Kurt Kafentzis

No. 1
- Position: Defensive back

Personal information
- Born: December 31, 1962 (age 63) Richland, Washington, U.S.
- Listed height: 6 ft 2 in (1.88 m)
- Listed weight: 190 lb (86 kg)

Career information
- High school: Richland (WA) Columbia
- College: Hawaii
- NFL draft: 1985: undrafted

Career history
- Washington Redskins (1985); Houston Oilers (1986–1988);
- Stats at Pro Football Reference

= Kurt Kafentzis =

American football player (born 1962)

Kurt Michael Kafentzis (born December 31, 1962) is an American former professional football defensive back who played one season with the Houston Oilers of the National Football League (NFL). He played college football at the University of Hawaiʻi at Mānoa. He was also a member of the Washington Redskins.

==Early life==
Kafentzis attended Columbia High School in Richland, Washington.

==College career==
Kafentzis played for the Hawaii Rainbow Warriors from 1981 to 1984.

==Professional career==
Kafentzis was signed by the Washington Redskins in 1985. He was placed on injured reserve by the Redskins on August 20, 1985.
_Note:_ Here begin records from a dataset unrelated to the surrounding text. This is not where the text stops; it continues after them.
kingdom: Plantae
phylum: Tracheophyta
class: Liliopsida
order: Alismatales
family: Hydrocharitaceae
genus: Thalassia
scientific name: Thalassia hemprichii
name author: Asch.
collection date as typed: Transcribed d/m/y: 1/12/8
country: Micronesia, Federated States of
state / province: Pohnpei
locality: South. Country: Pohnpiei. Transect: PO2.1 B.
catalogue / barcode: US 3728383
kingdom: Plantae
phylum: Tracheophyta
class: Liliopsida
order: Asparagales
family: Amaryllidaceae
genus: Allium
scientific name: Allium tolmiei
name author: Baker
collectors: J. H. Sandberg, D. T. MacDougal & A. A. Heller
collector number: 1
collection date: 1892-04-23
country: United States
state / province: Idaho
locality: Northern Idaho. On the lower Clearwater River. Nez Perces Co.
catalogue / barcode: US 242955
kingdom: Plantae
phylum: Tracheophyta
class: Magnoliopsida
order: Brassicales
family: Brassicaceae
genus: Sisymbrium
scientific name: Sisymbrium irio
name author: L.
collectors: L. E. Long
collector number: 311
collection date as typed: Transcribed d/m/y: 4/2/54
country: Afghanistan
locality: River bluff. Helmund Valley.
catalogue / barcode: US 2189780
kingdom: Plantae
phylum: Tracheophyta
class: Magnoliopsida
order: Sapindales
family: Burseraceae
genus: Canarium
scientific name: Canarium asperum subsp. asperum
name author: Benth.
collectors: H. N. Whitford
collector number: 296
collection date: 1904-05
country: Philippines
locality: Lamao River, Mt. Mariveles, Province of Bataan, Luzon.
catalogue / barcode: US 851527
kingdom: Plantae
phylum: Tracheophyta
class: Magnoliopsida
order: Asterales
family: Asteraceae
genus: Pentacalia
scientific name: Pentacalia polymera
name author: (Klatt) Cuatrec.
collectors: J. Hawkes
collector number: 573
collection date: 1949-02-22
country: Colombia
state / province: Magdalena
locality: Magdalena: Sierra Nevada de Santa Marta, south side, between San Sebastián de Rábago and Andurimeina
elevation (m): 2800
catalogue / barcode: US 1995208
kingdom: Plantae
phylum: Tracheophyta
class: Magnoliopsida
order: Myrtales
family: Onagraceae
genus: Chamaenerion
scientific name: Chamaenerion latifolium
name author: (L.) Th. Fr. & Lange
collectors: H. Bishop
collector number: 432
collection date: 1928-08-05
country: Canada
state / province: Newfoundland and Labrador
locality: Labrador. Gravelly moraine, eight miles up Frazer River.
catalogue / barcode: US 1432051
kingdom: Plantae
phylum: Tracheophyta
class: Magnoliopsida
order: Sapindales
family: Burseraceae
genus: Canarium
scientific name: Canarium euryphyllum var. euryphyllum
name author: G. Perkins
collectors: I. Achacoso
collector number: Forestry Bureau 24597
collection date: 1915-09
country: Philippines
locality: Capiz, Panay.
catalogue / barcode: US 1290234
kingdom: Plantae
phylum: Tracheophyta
Kafentzis signed with the Houston Oilers on June 24, 1986, and was later released by the team. He was signed by the Oilers on October 7, 1987. He played in two games for the Houston Oilers during the 1987 season. Kafentzis was released by the Oilers on October 27, 1987. He later rejoined the Oilers and spent the 1988 off-season with the team before being released on August 8, 1988.

==Personal life==
Kafentzis was one of five brothers who played for the Hawaii Rainbow Warriors. His brothers Mark, Kent and Kyle all signed with NFL teams.